··· Extracted data ···

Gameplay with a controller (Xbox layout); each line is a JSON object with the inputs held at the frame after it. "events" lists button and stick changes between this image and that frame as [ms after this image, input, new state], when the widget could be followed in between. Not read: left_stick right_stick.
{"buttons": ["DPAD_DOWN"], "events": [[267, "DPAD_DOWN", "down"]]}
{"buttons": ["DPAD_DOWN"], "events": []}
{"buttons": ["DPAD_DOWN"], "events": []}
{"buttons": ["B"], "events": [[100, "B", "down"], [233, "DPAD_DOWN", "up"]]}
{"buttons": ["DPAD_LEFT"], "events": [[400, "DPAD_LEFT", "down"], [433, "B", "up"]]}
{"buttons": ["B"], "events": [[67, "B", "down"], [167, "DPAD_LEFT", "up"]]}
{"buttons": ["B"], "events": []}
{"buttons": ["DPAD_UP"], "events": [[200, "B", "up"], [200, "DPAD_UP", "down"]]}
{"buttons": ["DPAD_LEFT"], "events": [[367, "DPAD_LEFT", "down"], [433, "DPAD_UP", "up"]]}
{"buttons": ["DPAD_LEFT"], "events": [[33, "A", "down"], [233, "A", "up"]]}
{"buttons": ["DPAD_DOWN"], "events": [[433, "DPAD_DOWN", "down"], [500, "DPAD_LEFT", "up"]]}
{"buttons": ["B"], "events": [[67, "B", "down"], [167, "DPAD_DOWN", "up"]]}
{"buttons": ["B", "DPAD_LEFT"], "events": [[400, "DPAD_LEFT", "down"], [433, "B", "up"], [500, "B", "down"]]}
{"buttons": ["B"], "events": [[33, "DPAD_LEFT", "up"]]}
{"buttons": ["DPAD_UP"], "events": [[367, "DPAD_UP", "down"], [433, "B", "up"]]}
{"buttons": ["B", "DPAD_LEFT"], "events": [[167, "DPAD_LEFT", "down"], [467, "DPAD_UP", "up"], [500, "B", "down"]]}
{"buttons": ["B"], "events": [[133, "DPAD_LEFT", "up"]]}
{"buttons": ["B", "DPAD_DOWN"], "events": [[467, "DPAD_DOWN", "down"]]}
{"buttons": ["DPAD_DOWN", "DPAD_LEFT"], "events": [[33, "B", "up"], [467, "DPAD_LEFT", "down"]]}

···

Reproduce the records above exactly.

Gameplay with a controller (Xbox layout); each line is a JSON object with the inputs held at the frame after it. "events" lists button and stick changes between this image and that frame as [ms after this image, input, new state], when the widget could be followed in between. Not read: left_stick right_stick.
{"buttons": ["DPAD_DOWN"], "events": [[267, "DPAD_DOWN", "down"]]}
{"buttons": ["DPAD_DOWN"], "events": []}
{"buttons": ["DPAD_DOWN"], "events": []}
{"buttons": ["B"], "events": [[100, "B", "down"], [233, "DPAD_DOWN", "up"]]}
{"buttons": ["DPAD_LEFT"], "events": [[400, "DPAD_LEFT", "down"], [433, "B", "up"]]}
{"buttons": ["B"], "events": [[67, "B", "down"], [167, "DPAD_LEFT", "up"]]}
{"buttons": ["B"], "events": []}
{"buttons": ["DPAD_UP"], "events": [[200, "B", "up"], [200, "DPAD_UP", "down"]]}
{"buttons": ["DPAD_LEFT"], "events": [[367, "DPAD_LEFT", "down"], [433, "DPAD_UP", "up"]]}
{"buttons": ["DPAD_LEFT"], "events": [[33, "A", "down"], [233, "A", "up"]]}
{"buttons": ["DPAD_DOWN"], "events": [[433, "DPAD_DOWN", "down"], [500, "DPAD_LEFT", "up"]]}
{"buttons": ["B"], "events": [[67, "B", "down"], [167, "DPAD_DOWN", "up"]]}
{"buttons": ["B", "DPAD_LEFT"], "events": [[400, "DPAD_LEFT", "down"], [433, "B", "up"], [500, "B", "down"]]}
{"buttons": ["B"], "events": [[33, "DPAD_LEFT", "up"]]}
{"buttons": ["DPAD_UP"], "events": [[367, "DPAD_UP", "down"], [433, "B", "up"]]}
{"buttons": ["B", "DPAD_LEFT"], "events": [[167, "DPAD_LEFT", "down"], [467, "DPAD_UP", "up"], [500, "B", "down"]]}
{"buttons": ["B"], "events": [[133, "DPAD_LEFT", "up"]]}
{"buttons": ["B", "DPAD_DOWN"], "events": [[467, "DPAD_DOWN", "down"]]}
{"buttons": ["DPAD_DOWN", "DPAD_LEFT"], "events": [[33, "B", "up"], [467, "DPAD_LEFT", "down"]]}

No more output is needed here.